As new online gambling regulation sweeps across Europe and threatens now to wash up on the shores of one of the world’s biggest markets, the UK, Malta’s licensed casino operators are looking for new territories to invest into. 

The US is a huge opportunity though fraught with the complexities of State-by-State regulation. Meanwhile, to the north, Canada, though with only 10 per cent of the population of the States, still appeals as a less challenging proposition. 

In fact, for years Canada has been one of the world’s best value ‘grey’ markets.  This is thanks to a legal framework that allows only State-run lottery and fixed odds games sites to operate within the country but does not block offshore operators from taking bets from Canadian citizens or make it illegal for those citizens to place bets at sites run by offshore betting companies. 

Originally, Canadian law made the practice of gambling or taking bets illegal.  This was codified in the Criminal Code of Conduct, originally set out in 1892, but since the 1960s exceptions have been made to the rules and the governments of the Provinces have been given the right to run lotteries as fund-raising activities, and then eventually land-based casinos, and online games of chance. 

The most popular online gambling site based in Canada is currently by the British Columbia Lottery Corporation, but it faces very strong competition from offshore operators, and in particular those licensed by the Malta Gaming Authority. 

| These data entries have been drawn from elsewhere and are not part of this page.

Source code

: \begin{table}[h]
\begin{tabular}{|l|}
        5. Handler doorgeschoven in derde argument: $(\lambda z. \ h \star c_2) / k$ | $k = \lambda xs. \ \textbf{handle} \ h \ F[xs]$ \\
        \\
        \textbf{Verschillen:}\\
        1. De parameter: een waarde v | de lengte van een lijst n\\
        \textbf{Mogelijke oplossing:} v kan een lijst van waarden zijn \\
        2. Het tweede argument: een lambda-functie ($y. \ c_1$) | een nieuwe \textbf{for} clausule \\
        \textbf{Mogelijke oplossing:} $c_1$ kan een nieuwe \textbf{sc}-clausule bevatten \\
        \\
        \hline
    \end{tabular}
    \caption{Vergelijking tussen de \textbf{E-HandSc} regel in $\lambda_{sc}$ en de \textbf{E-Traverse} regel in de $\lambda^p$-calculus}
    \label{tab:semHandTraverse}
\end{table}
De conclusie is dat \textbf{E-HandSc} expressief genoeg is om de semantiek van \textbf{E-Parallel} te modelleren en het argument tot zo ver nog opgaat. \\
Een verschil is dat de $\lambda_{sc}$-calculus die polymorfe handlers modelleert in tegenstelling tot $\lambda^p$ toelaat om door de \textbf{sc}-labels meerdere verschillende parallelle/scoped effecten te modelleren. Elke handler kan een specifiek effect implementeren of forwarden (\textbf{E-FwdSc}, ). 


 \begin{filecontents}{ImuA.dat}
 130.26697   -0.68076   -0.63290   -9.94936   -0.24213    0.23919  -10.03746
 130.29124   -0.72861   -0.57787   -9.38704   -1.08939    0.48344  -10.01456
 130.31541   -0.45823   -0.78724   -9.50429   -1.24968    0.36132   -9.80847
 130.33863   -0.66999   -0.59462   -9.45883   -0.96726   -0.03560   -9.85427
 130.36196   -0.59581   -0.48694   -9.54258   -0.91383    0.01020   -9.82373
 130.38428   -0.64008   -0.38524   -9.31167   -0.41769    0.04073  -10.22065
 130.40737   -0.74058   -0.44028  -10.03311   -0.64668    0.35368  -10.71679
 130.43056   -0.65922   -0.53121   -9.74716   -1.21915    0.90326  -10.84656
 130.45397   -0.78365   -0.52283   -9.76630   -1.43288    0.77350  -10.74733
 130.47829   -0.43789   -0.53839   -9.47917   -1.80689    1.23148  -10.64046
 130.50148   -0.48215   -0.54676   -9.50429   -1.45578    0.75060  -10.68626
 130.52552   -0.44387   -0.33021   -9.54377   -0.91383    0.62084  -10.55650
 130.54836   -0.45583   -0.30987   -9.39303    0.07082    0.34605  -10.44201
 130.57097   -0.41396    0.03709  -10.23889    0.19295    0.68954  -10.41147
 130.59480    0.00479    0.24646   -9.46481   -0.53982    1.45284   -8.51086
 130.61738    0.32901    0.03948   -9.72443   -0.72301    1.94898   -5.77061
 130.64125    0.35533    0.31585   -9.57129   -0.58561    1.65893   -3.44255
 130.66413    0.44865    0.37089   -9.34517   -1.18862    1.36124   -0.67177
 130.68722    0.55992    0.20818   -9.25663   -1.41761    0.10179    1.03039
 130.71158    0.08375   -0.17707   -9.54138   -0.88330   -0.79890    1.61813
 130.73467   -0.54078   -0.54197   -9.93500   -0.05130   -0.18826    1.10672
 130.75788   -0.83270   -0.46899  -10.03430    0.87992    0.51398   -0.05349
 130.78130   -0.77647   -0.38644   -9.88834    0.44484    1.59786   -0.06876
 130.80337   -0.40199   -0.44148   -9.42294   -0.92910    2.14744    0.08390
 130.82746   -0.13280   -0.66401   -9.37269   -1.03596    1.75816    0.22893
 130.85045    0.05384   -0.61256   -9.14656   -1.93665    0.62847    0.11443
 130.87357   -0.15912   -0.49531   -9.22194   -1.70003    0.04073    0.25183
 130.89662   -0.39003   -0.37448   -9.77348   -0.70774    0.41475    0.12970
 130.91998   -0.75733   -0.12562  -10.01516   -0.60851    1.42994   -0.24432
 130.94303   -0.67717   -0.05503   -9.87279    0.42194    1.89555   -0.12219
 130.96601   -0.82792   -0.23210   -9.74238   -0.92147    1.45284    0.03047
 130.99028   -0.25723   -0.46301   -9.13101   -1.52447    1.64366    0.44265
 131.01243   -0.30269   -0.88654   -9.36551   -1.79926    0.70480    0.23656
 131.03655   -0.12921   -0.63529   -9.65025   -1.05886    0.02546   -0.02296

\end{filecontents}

A cursory glance at the list of real money casino sites published on will tell you that big European brands like Casumo, Play OJO and Rizk Casino are offering big deals to attract Canadian players away from their State-run competitors. And the standard of their products, the vast game catalogues, and their experience in acquiring and retaining customers in Europe’s notoriously competitive markets means they can attract gamblers away from the native Canadian brands with some ease. 

For now, the Canadian market represents an opportunity for Malta-based gambling operators to offset potential losses brought on by regulation in Europe, but how long before Canada itself looks to regulate and insist on licensing for offshore businesses, and tax gross gaming yield?

Well, while there are no immediate plans for this to happen, the first steps have recently been taken by the government of Ontario, led by Doug Ford, to give powers to the Alcohol and Gaming Commission of Ontario (AGCO) to regulate online gambling and issues licenses to privately-run gambling operators in that province.  

These plans were tentatively published in the 2019 budget but have been given more weight in the 2020 budget, partly because of the dire need to raise funds as a result of the COVID-19 pandemic. 

No one is expecting things to change overnight though, and this represents the plan of just one of Canada’s nine provinces. Indeed, this is just one initiative at a very challenging time for Canada’s governments and regulation will realistically take a few years to plan and roll out, maybe longer. 

For now, Malta-based operators will continue to enjoy the rewards of offering their products to Canada’s gamblers.